If you can tolerate reading or mapping the whole file into memory (their big-data.csv is 315MB), then you could use par_lines to do the parsing.


#3

Thank you. It’s indeed probably a common need. I’ll try to map the file then.


#4

Not really rust related, but if you intend to read the whole file in memory, under linux sequentially read()ing in a loop is faster than mmap()ing (because of predictable readahead and all that).


#5

Not necessarily.

(Blanket claims about the performance of memory maps are almost certainly not the whole story. :-))


#6

Agreed. In all cases: if perf is important, benchmark.


#7

In general I can’t read the whole file in memory, because it’s large, and even if I do it in this case, the performance of Rayon par_lines on the memory-mapped file is higher up to 16 hardware not-hyperthreading threads.

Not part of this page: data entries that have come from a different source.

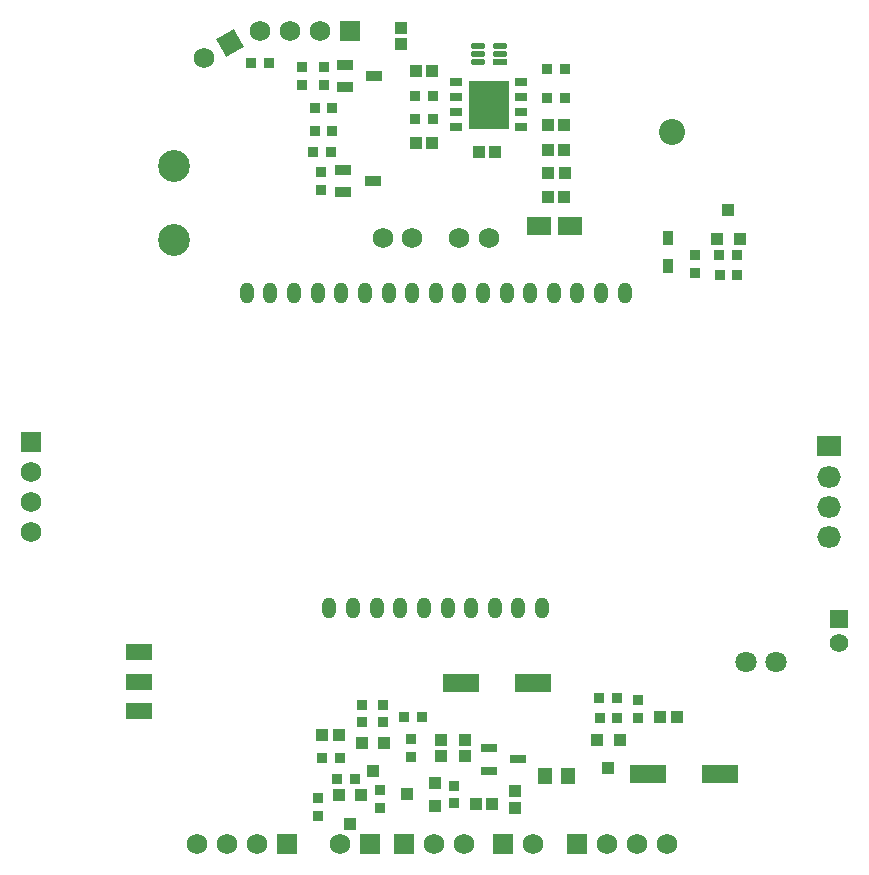
<source format=gts>
G04*
G04 #@! TF.GenerationSoftware,Altium Limited,Altium Designer,22.0.2 (36)*
G04*
G04 Layer_Color=8388736*
%FSTAX25Y25*%
%MOIN*%
G70*
G04*
G04 #@! TF.SameCoordinates,0D831988-8BE3-4B2D-80CC-02C8544F8A67*
G04*
G04*
G04 #@! TF.FilePolarity,Negative*
G04*
G01*
G75*
%ADD32R,0.04000X0.04000*%
%ADD33R,0.03802X0.03575*%
%ADD34R,0.03575X0.03802*%
%ADD35R,0.13792X0.16154*%
%ADD36R,0.04343X0.03162*%
%ADD37R,0.05721X0.03556*%
%ADD38R,0.04343X0.03950*%
%ADD39O,0.04737X0.02178*%
%ADD40R,0.04737X0.02178*%
%ADD41R,0.03950X0.04343*%
%ADD42R,0.07887X0.06115*%
%ADD43R,0.03753X0.04737*%
%ADD44R,0.04000X0.04000*%
%ADD45R,0.05320X0.03160*%
%ADD46R,0.12211X0.06306*%
%ADD47R,0.04859X0.05821*%
%ADD48R,0.06800X0.06800*%
%ADD49C,0.06800*%
%ADD50R,0.08990X0.05170*%
%ADD51R,0.06800X0.06800*%
%ADD52R,0.07887X0.07099*%
%ADD53O,0.07887X0.07099*%
%ADD54R,0.06200X0.06200*%
%ADD55C,0.06200*%
%ADD56C,0.10642*%
%ADD57O,0.04737X0.07099*%
%ADD58C,0.08674*%
%ADD59C,0.07099*%
%ADD60P,0.09617X4X255.0*%
D32*
X01034Y-0069224D02*
D03*
X009966Y-0059776D02*
D03*
X010714D02*
D03*
X022576Y0125776D02*
D03*
X023324D02*
D03*
X02295Y0135224D02*
D03*
X011474Y-0042276D02*
D03*
X010726D02*
D03*
X0111Y-0051724D02*
D03*
X019324Y-0041276D02*
D03*
X018576D02*
D03*
X01895Y-0050724D02*
D03*
D33*
X01134Y-0064D02*
D03*
Y-0058068D02*
D03*
X0094801Y0182913D02*
D03*
Y0176981D02*
D03*
X00875Y0177D02*
D03*
Y0182932D02*
D03*
X0093801Y0147913D02*
D03*
Y0141981D02*
D03*
X0218301Y0114481D02*
D03*
Y0120413D02*
D03*
X0138Y-00625D02*
D03*
Y-0056568D02*
D03*
X0092599Y-0066613D02*
D03*
Y-0060681D02*
D03*
X0123599Y-0046913D02*
D03*
Y-0040981D02*
D03*
X01145Y-00355D02*
D03*
Y-0029568D02*
D03*
X01075Y-00355D02*
D03*
Y-0029568D02*
D03*
X0199199Y-0027981D02*
D03*
Y-0033913D02*
D03*
D34*
X0100019Y-0047199D02*
D03*
X0094087D02*
D03*
X0097519Y0169301D02*
D03*
X0091587D02*
D03*
X0091087Y0154801D02*
D03*
X0097019D02*
D03*
X0097519Y0161801D02*
D03*
X0091587D02*
D03*
X0124981Y0173199D02*
D03*
X0130913D02*
D03*
X0124981Y0165699D02*
D03*
X0130913D02*
D03*
X0175019Y0172801D02*
D03*
X0169087D02*
D03*
X0175019Y0182301D02*
D03*
X0169087D02*
D03*
X02325Y01135D02*
D03*
X0226568D02*
D03*
X0226481Y0120199D02*
D03*
X0232413D02*
D03*
X0070481Y0184199D02*
D03*
X0076413D02*
D03*
X0127413Y-0033801D02*
D03*
X0121481D02*
D03*
X0105113Y-0054201D02*
D03*
X0099181D02*
D03*
X0186568Y-0034D02*
D03*
X01925D02*
D03*
X0186481Y-0027301D02*
D03*
X0192413D02*
D03*
D35*
X0149553Y0170364D02*
D03*
D36*
X0160369Y0162864D02*
D03*
Y0167865D02*
D03*
Y0172864D02*
D03*
Y0177865D02*
D03*
X0138737D02*
D03*
Y0172864D02*
D03*
Y0167865D02*
D03*
Y0162864D02*
D03*
D37*
X0101579Y018374D02*
D03*
Y017626D02*
D03*
X0111421Y018D02*
D03*
X0101079Y014874D02*
D03*
Y014126D02*
D03*
X0110921Y0145D02*
D03*
D38*
X01205Y0196012D02*
D03*
Y01905D02*
D03*
X0141719Y-0041277D02*
D03*
Y-0046789D02*
D03*
X0133719Y-0041277D02*
D03*
Y-0046789D02*
D03*
X01585Y-00585D02*
D03*
Y-0064012D02*
D03*
D39*
X0145924Y0189914D02*
D03*
Y0187355D02*
D03*
Y0184796D02*
D03*
X0153404Y0189914D02*
D03*
Y0187355D02*
D03*
D40*
Y0184796D02*
D03*
D41*
X0125211Y0181781D02*
D03*
X0130723D02*
D03*
X0130789Y0157719D02*
D03*
X0125277D02*
D03*
X0151789Y0154719D02*
D03*
X0146277D02*
D03*
X0174789Y0163719D02*
D03*
X0169277D02*
D03*
X0169338Y0155281D02*
D03*
X017485D02*
D03*
X0169488Y01475D02*
D03*
X0175D02*
D03*
X0169211Y0139781D02*
D03*
X0174723D02*
D03*
X0094188Y-00396D02*
D03*
X00997D02*
D03*
X0150723Y-0062719D02*
D03*
X0145211D02*
D03*
X0206789Y-0033797D02*
D03*
X0212301D02*
D03*
D42*
X0166342Y013D02*
D03*
X0176657D02*
D03*
D43*
X0209259Y0125831D02*
D03*
Y0116599D02*
D03*
D44*
X0131724Y-006324D02*
D03*
Y-005576D02*
D03*
X0122276Y-00595D02*
D03*
D45*
X0159497Y-0047825D02*
D03*
X0149657Y-0051565D02*
D03*
Y-0044085D02*
D03*
D46*
X02267Y-00527D02*
D03*
X02026D02*
D03*
X01644Y-00223D02*
D03*
X01403D02*
D03*
D47*
X0176103Y-0053411D02*
D03*
X0168229D02*
D03*
D48*
X00822Y-0076D02*
D03*
X01035Y0195D02*
D03*
X01215Y-0076D02*
D03*
X01545D02*
D03*
X011D02*
D03*
X0179D02*
D03*
D49*
X00722D02*
D03*
X00622D02*
D03*
X00522D02*
D03*
X-0003Y0028D02*
D03*
Y0038D02*
D03*
Y0048D02*
D03*
X0139795Y0126075D02*
D03*
X0149637D02*
D03*
X0124047D02*
D03*
X0114204D02*
D03*
X005484Y0186D02*
D03*
X00935Y0195D02*
D03*
X00835D02*
D03*
X00735D02*
D03*
X01315Y-0076D02*
D03*
X01415D02*
D03*
X01645D02*
D03*
X01D02*
D03*
X0209D02*
D03*
X0199D02*
D03*
X0189D02*
D03*
D50*
X0033Y-003184D02*
D03*
Y-001216D02*
D03*
Y-0022D02*
D03*
D51*
X-0003Y0058D02*
D03*
D52*
X0263Y00565D02*
D03*
D53*
X0262975Y0046476D02*
D03*
X026295Y0036451D02*
D03*
X0262924Y0026427D02*
D03*
D54*
X02665Y-0001126D02*
D03*
D55*
Y-0009D02*
D03*
D56*
X0044719Y014985D02*
D03*
Y012544D02*
D03*
D57*
X0151637Y0002582D02*
D03*
X0143763D02*
D03*
X0135889D02*
D03*
X0128015D02*
D03*
X0120141D02*
D03*
X0112267D02*
D03*
X0096519D02*
D03*
X0076834Y01077D02*
D03*
X0084708D02*
D03*
X0092582D02*
D03*
X0100456D02*
D03*
X010833D02*
D03*
X0116204D02*
D03*
X0124078D02*
D03*
X0131952D02*
D03*
X0139826D02*
D03*
X01477D02*
D03*
X0155574D02*
D03*
X0163448D02*
D03*
X0171322D02*
D03*
X0179196D02*
D03*
X018707D02*
D03*
X0194944D02*
D03*
X006896D02*
D03*
X0104393Y0002582D02*
D03*
X0159511D02*
D03*
X0167385D02*
D03*
D58*
X0210665Y016144D02*
D03*
D59*
X02455Y-00153D02*
D03*
X02355D02*
D03*
D60*
X00635Y0191D02*
D03*
M02*

</source>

Now I’m thinking how to to use Rayon on a solution that’s less functional and faster… :slight_smile:


#8

For really huge files, you could also try batching it. Read or map a large chunk into memory, process with par_lines, repeat – but you’ll have to deal with lines that straddle chunks. Reading is probably easier than mapping in that respect, as you can just retain the incomplete-line suffix as a prefix to the next read.